[QUOTED PASSAGE]:

+--

Cost-effectiveness estimates
Acceptable ICER
3.6
NICE's technology appraisal and highly specialised technologies guidance manual notes that, above a most plausible incremental cost-effectiveness ratio (ICER) of £20,000 per quality-adjusted life year (QALY) gained, judgements about the acceptability of a technology as an effective use of NHS resources will take into account the degree of certainty around the ICER. The committee will be more cautious about recommending a technology if it is less certain about the ICERs presented. But it will also take into account other aspects including uncaptured health benefits. The lead team noted that the analysis was associated with uncertainty, specifically that:
-
much of the benefit for durvalumab compared with standard of care is from the extrapolated data beyond the trial period, and these extrapolations are uncertain
-
the difference in the effective cure timepoints in each treatment arm is uncertain
-
there is uncertainty in the calculation of the excess mortality multiplier.
The lead team noted a high unmet need for treatments for muscle-invasive bladder cancer and that some assumptions, such as the comparison with nivolumab. may be conservative. So, it concluded that an acceptable ICER would be towards the upper end of the range NICE considers a cost-effective use of NHS resources (£20,000 to £30,000 per QALY gained).
Preferred assumptions
3.7
The preferred assumptions were to:
-
include adjuvant nivolumab as a relevant comparator (see section 3.1)

+--

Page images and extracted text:
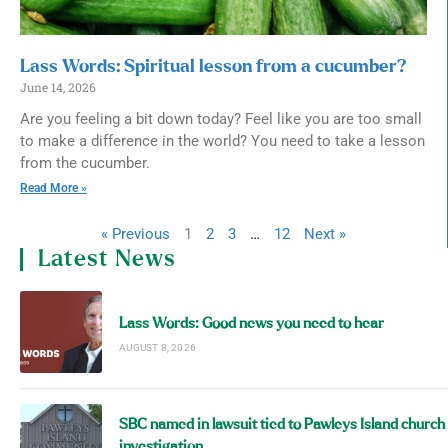
Lass Words: Spiritual lesson from a cucumber?
June 14, 2026
Are you feeling a bit down today? Feel like you are too small
to make a difference in the world? You need to take a lesson
from the cucumber.
Read More »
« Previous
1
2
3
…
12
Next »
Latest News
Lass Words: Good news you need to hear
AUGUST 8, 2026
SBC named in lawsuit tied to Pawleys Island church
investigation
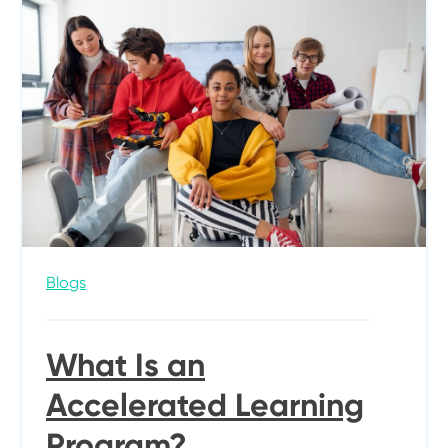
Blogs
What Is an
Accelerated Learning
Program?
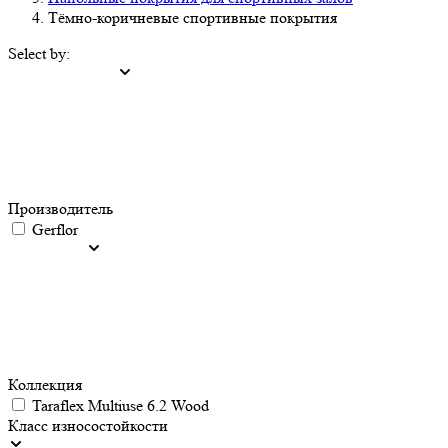
Тёмно-коричневые спортивные покрытия
Select by:
Производитель
Gerflor
Коллекция
Taraflex Multiuse 6.2 Wood
Класс износостойкости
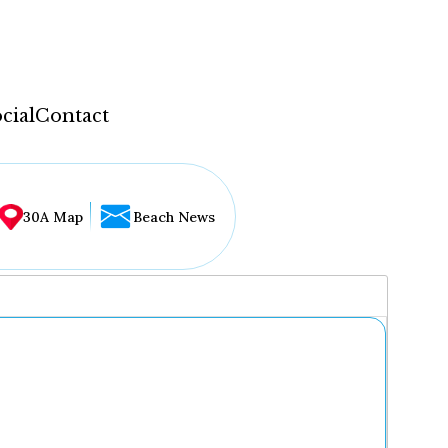
cial
Contact
30A Map
Beach News
...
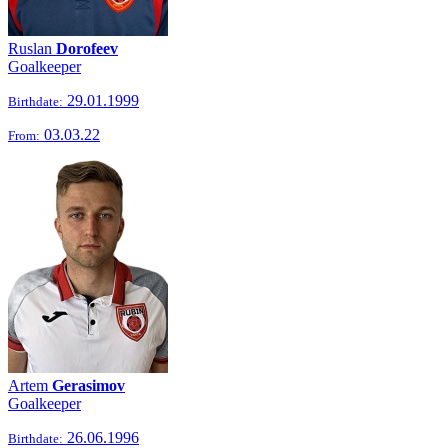
Ruslan
Dorofeev
Goalkeeper
29.01.1999
Birthdate:
03.03.22
From:
Artem
Gerasimov
Goalkeeper
26.06.1996
Birthdate:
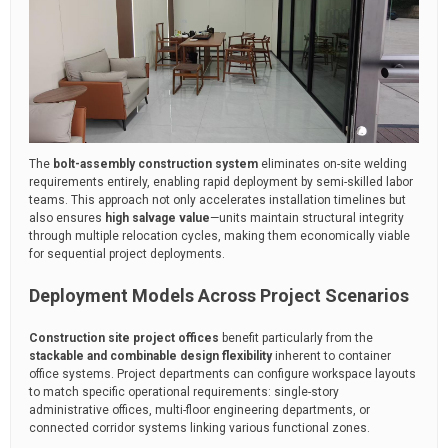
The
bolt-assembly construction system
eliminates on-site welding
requirements entirely, enabling rapid deployment by semi-skilled labor
teams. This approach not only accelerates installation timelines but
also ensures
high salvage value
—units maintain structural integrity
through multiple relocation cycles, making them economically viable
for sequential project deployments.
Deployment Models Across Project Scenarios
Construction site project offices
benefit particularly from the
stackable and combinable design flexibility
inherent to container
office systems. Project departments can configure workspace layouts
to match specific operational requirements: single-story
administrative offices, multi-floor engineering departments, or
connected corridor systems linking various functional zones.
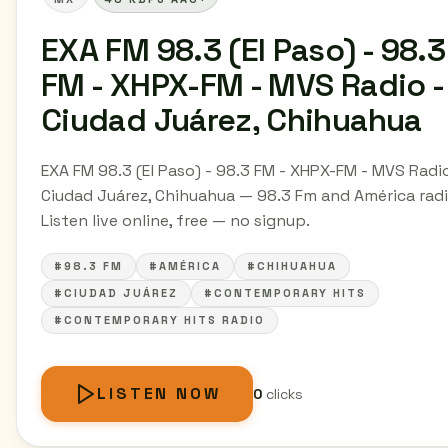
EXA FM 98.3 (El Paso) - 98.3
FM - XHPX-FM - MVS Radio -
Ciudad Juárez, Chihuahua
EXA FM 98.3 (El Paso) - 98.3 FM - XHPX-FM - MVS Radio
Ciudad Juárez, Chihuahua — 98.3 Fm and América radi
Listen live online, free — no signup.
#98.3 FM
#AMÉRICA
#CHIHUAHUA
#CIUDAD JUÁREZ
#CONTEMPORARY HITS
#CONTEMPORARY HITS RADIO
LISTEN NOW
0
clicks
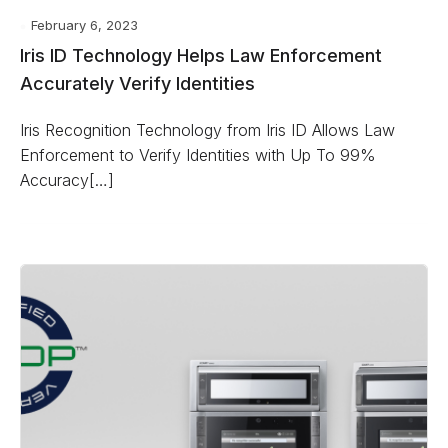
February 6, 2023
Iris ID Technology Helps Law Enforcement
Accurately Verify Identities
Iris Recognition Technology from Iris ID Allows Law
Enforcement to Verify Identities with Up To 99%
Accuracy[…]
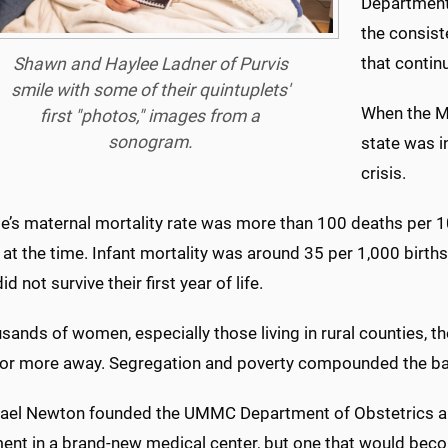
Department
the consist
that continu
Shawn and Haylee Ladner of Purvis
smile with some of their quintuplets'
When the Me
first "photos," images from a
sonogram.
state was i
crisis.
e’s maternal mortality rate was more than 100 deaths per 100
at the time. Infant mortality was around 35 per 1,000 birth
d not survive their first year of life.
sands of women, especially those living in rural counties, t
 or more away. Segregation and poverty compounded the bar
hael Newton founded the UMMC Department of Obstetrics an
ent in a brand-new medical center, but one that would becom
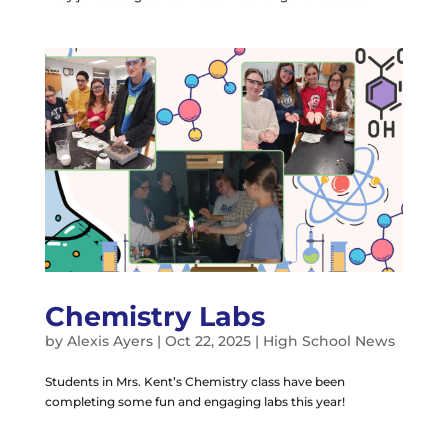
Chemistry Labs
by
Alexis Ayers
|
Oct 22, 2025
|
High School News
Students in Mrs. Kent’s Chemistry class have been
completing some fun and engaging labs this year!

+--

[ACTIVITY]: Continue the NICE appraisal excerpt on durvalumab for muscle-invasive bladder cancer from the point where it stops.

[RESPONSE TO THIS EXERCISE]:
-
model overall survival using the odds 1-knot model for the neoadjuvant durvalumab arm, and the log-normal distribution for the control arm (see section 3.2)
-
use a mean age of 66 years as the starting age in the economic model (see section 3.3)
-
apply an excess mortality adjustment of 1.23 for the first 5 years and then 1.1 to account for excess non-cancer-related deaths in NIAGARA (see section 3.4).
Because of confidential commercial arrangements for durvalumab and some of the comparators, the exact cost-effectiveness results are confidential and cannot be reported here. Using the preferred assumptions, the probabilistic cost-effective estimates are within the range that NICE considers an acceptable use of NHS resources.
Other factors
Equality
3.8
The lead team did not identify any equality issues.
Conclusion
Recommendation
3.9
The cost-effectiveness estimate is within the range that NICE considers a cost-effective use of NHS resources. So, durvalumab with gemcitabine plus cisplatin can be used as neoadjuvant treatment, then alone as adjuvant treatment, for muscle-invasive bladder cancer.